No matter how many others I try, I keep coming back to Transmit. Not only is it an old favorite, it’s comfortably competent, with just the right blend of features, performance, and price for me to place it at the top of my Mac tools list.
Alright, enough gushing. Why is Transmit worthy?
First, it’s Mac-like. That means it’s intuitive and doesn’t require a night class at a community college to figure out. The Toolbar is customizable so you can arrange functional icons the way you would in any decent Mac app.

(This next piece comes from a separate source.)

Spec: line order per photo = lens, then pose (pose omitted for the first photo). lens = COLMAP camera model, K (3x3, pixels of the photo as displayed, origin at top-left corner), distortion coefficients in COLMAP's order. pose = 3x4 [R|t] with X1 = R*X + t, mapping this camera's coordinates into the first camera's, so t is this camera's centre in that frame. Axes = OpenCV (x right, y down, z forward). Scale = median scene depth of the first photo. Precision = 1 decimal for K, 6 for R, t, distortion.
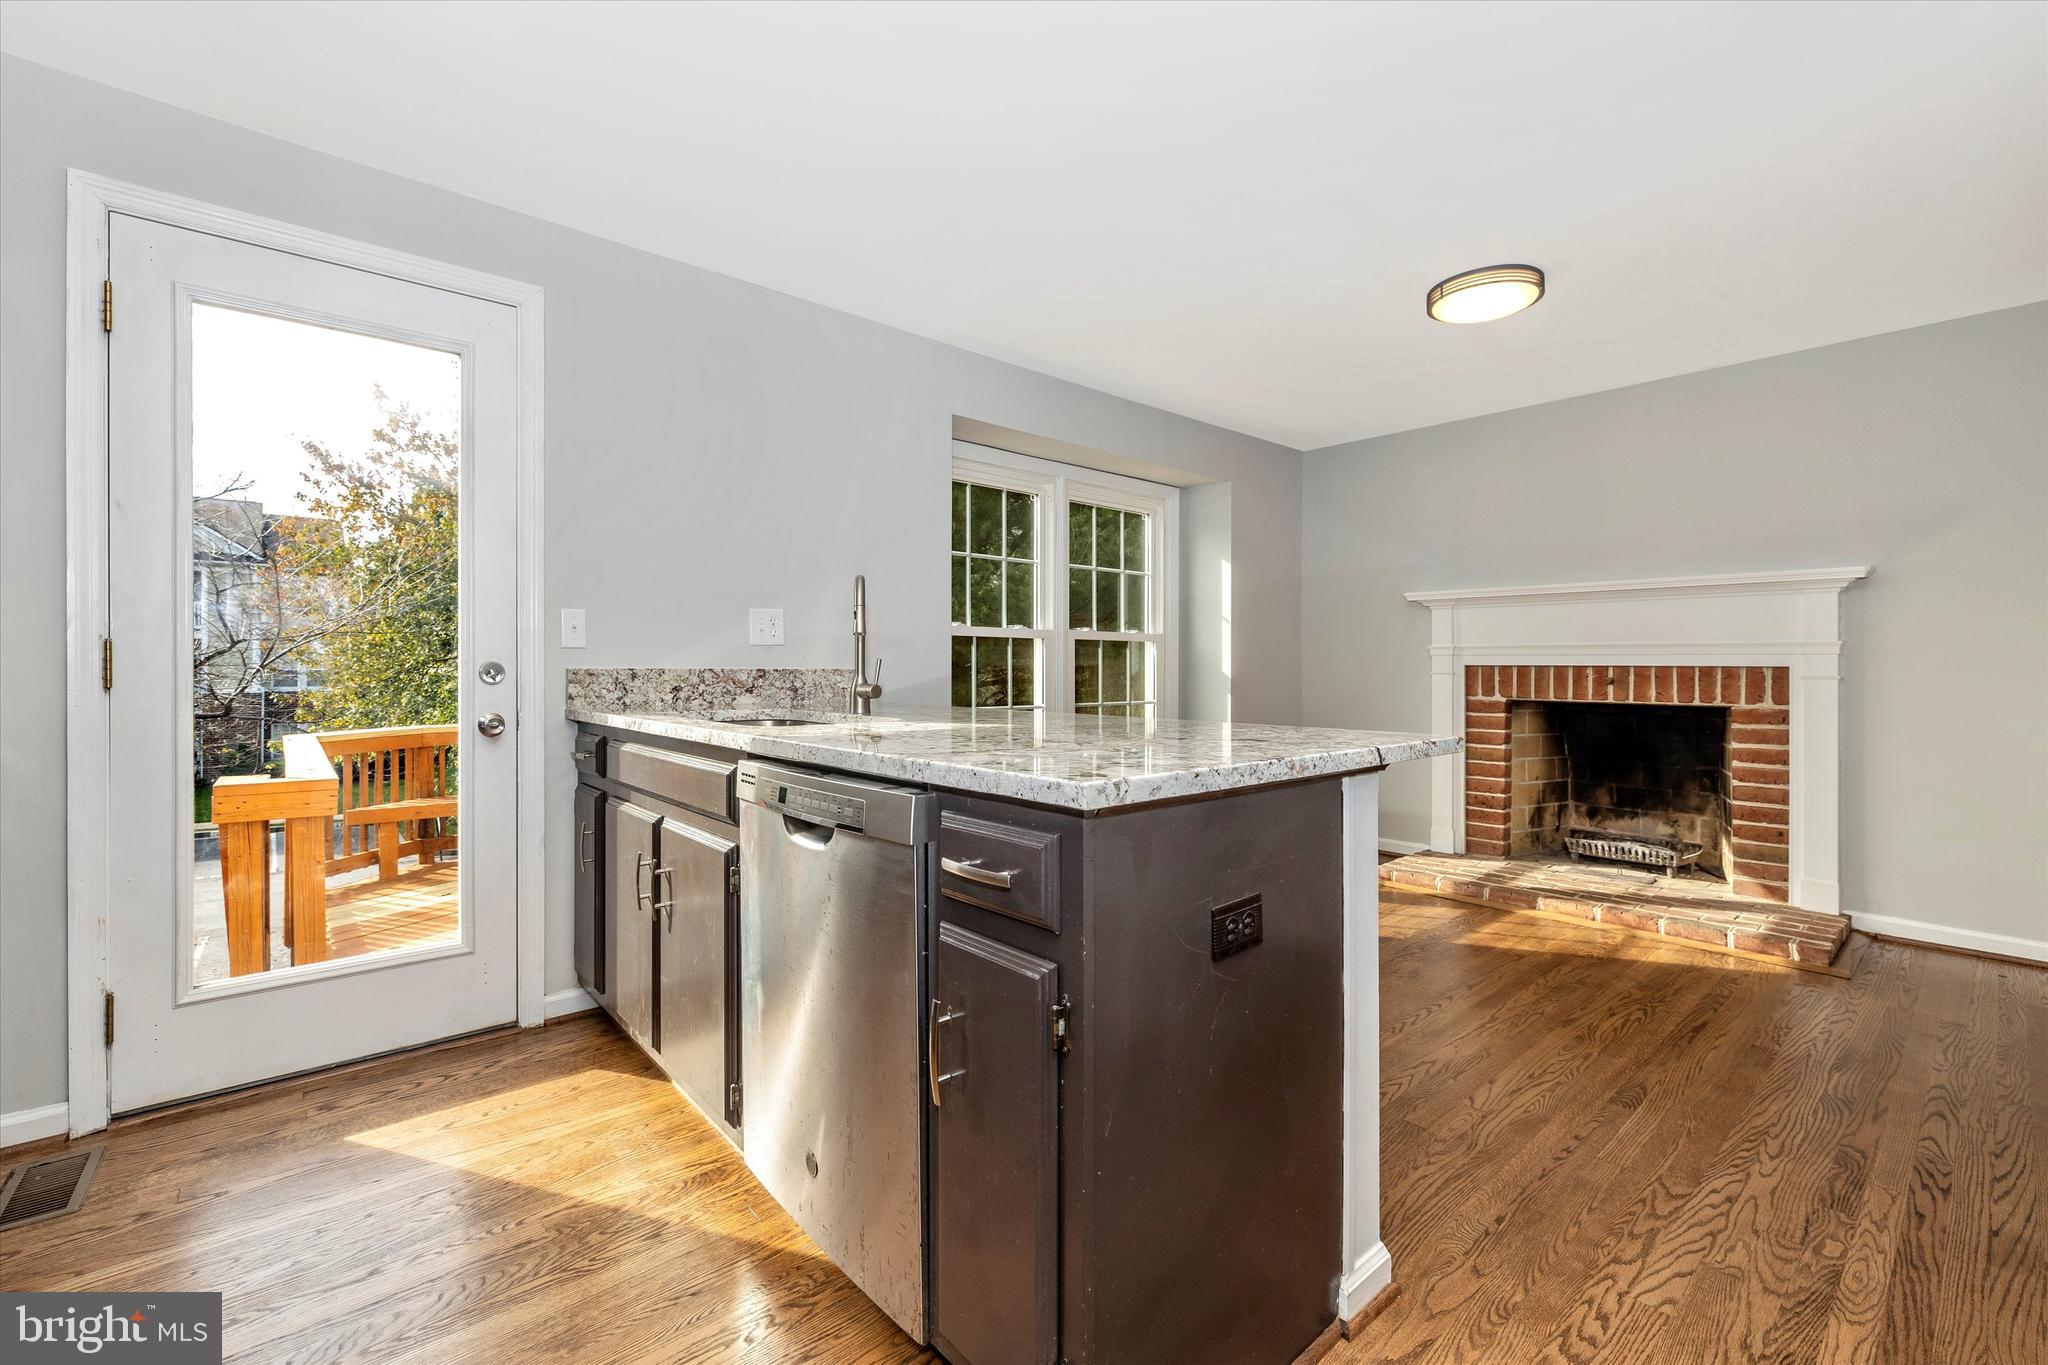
lens RADIAL K [[881.9, 0, 1024.5], [0, 881.9, 665.9], [0, 0, 1]] dist [-0.000646, -0.000706]
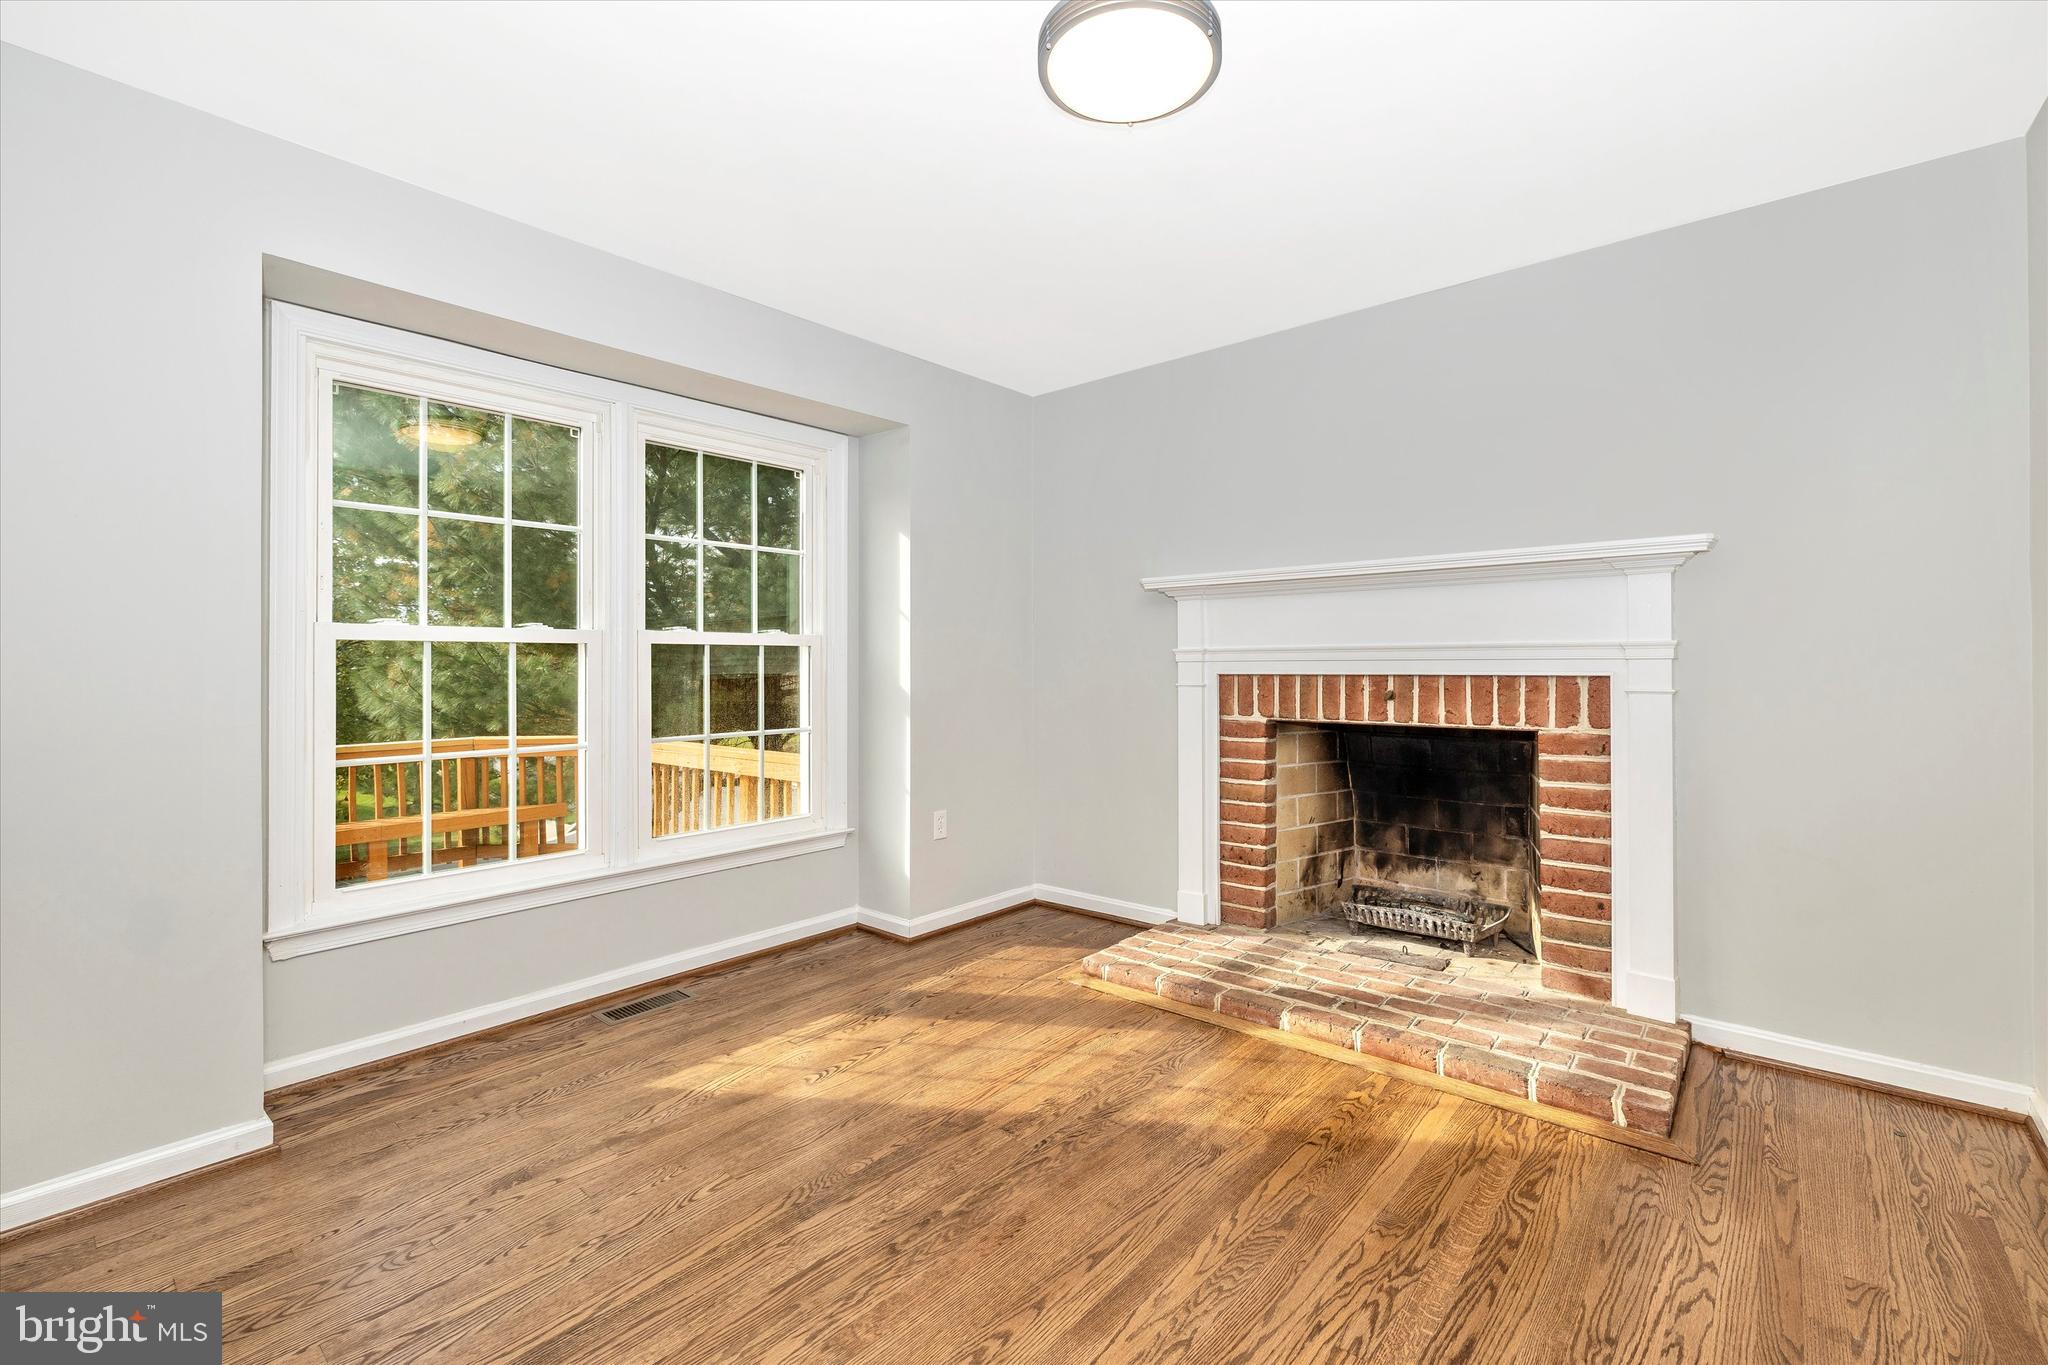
lens RADIAL K [[874.8, 0, 1018.3], [0, 874.8, 672.7], [0, 0, 1]] dist [-0.001384, -0.000068]
pose [[0.993136, -0.012318, 0.116315, 0.267282], [0.011437, 0.999901, 0.008233, -0.011242], [-0.116405, -0.006846, 0.993178, 0.304758]]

Second, it’s dual pane on steroids. The typical usage is to open the right window and connect to a remote host. The left window displays what’s on your Mac, so uploading or downloading is simply drag and drop from one side to the other.
As a special treat, Transmit also lets you upload and download files from one remote location to another remote location. Log into a website using sFTP, then use the other window pane to log into a different site, say, an Amazon S3 bucket, and moves files back and forth between the two.
There was a time in the recent past where YummyFTP was used because it was so fast. These days Transmit uploads and downloads with similar speed.
Transmit also features a twin progress bar, tear off tabs, and image thumbnail view. It also manages SSH connections, certificate viewing, and connectivity to Amazon S3 (though with limited controls).
Remote connection bookmarks are as good as they get on an FTP app. Transmit also has a disk feature which lets a remote location mount on your Mac’s Finder as if the remote host was attached to your Mac (it is). There’s also an option to create no-brainer droplets. Set up a connection to a remote location and folder. Create the Droplet, and then simply drag and drop files to the Droplet icon, and they’re uploaded automatically; no fuss, no clicks, no mess.
FTP apps are a bit like word processors. Everyone has a favorite. Transmit has been around awhile, so to say it’s a mature app is an understatement. Yet, the interface is appealing (not easy to do with a technical tool), fresh, modern, and, of course, Mac-like.
I’d like to see more options for Amazon S3 and CloudFront. The progress bar is strange and in need of something resembling reality. Some of the controls are in an odd place (why is the disconnect button not on the Toolbar). And, it could use a little more granular controls when setting file permissions on transfers (headers, for example).
Otherwise, it’s the go to tool for transfers.